#### TASK BRIEF:
Go through the entries below and print each one exactly.

#### DATA EXTRACT:
——

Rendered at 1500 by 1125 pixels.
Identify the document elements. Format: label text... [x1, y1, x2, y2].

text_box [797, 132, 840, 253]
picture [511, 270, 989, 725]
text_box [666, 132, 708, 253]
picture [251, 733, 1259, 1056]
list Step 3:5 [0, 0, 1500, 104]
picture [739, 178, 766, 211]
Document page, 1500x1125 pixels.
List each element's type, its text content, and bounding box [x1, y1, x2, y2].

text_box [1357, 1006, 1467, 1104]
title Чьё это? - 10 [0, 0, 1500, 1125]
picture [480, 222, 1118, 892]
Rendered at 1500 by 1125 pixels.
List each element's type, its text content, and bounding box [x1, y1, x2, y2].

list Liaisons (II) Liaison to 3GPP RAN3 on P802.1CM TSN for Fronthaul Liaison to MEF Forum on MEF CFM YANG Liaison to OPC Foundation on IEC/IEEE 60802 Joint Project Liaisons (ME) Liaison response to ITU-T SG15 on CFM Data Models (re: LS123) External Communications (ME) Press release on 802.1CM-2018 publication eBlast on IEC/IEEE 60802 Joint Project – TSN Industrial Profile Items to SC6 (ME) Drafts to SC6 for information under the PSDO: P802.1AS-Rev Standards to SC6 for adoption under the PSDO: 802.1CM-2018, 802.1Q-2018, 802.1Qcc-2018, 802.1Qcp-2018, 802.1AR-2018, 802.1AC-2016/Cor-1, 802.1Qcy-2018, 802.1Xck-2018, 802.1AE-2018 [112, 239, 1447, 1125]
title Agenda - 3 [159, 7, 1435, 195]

——

#### WRITTEN RESPONSE:
Rendered at 1500 by 1125 pixels.
Identify the document elements. Format: label text... [x1, y1, x2, y2].

text_box [797, 132, 840, 253]
picture [511, 270, 989, 725]
text_box [666, 132, 708, 253]
picture [251, 733, 1259, 1056]
list Step 3:5 [0, 0, 1500, 104]
picture [739, 178, 766, 211]
Document page, 1500x1125 pixels.
List each element's type, its text content, and bounding box [x1, y1, x2, y2].

text_box [1357, 1006, 1467, 1104]
title Чьё это? - 10 [0, 0, 1500, 1125]
picture [480, 222, 1118, 892]
Rendered at 1500 by 1125 pixels.
List each element's type, its text content, and bounding box [x1, y1, x2, y2].

list Liaisons (II) Liaison to 3GPP RAN3 on P802.1CM TSN for Fronthaul Liaison to MEF Forum on MEF CFM YANG Liaison to OPC Foundation on IEC/IEEE 60802 Joint Project Liaisons (ME) Liaison response to ITU-T SG15 on CFM Data Models (re: LS123) External Communications (ME) Press release on 802.1CM-2018 publication eBlast on IEC/IEEE 60802 Joint Project – TSN Industrial Profile Items to SC6 (ME) Drafts to SC6 for information under the PSDO: P802.1AS-Rev Standards to SC6 for adoption under the PSDO: 802.1CM-2018, 802.1Q-2018, 802.1Qcc-2018, 802.1Qcp-2018, 802.1AR-2018, 802.1AC-2016/Cor-1, 802.1Qcy-2018, 802.1Xck-2018, 802.1AE-2018 [112, 239, 1447, 1125]
title Agenda - 3 [159, 7, 1435, 195]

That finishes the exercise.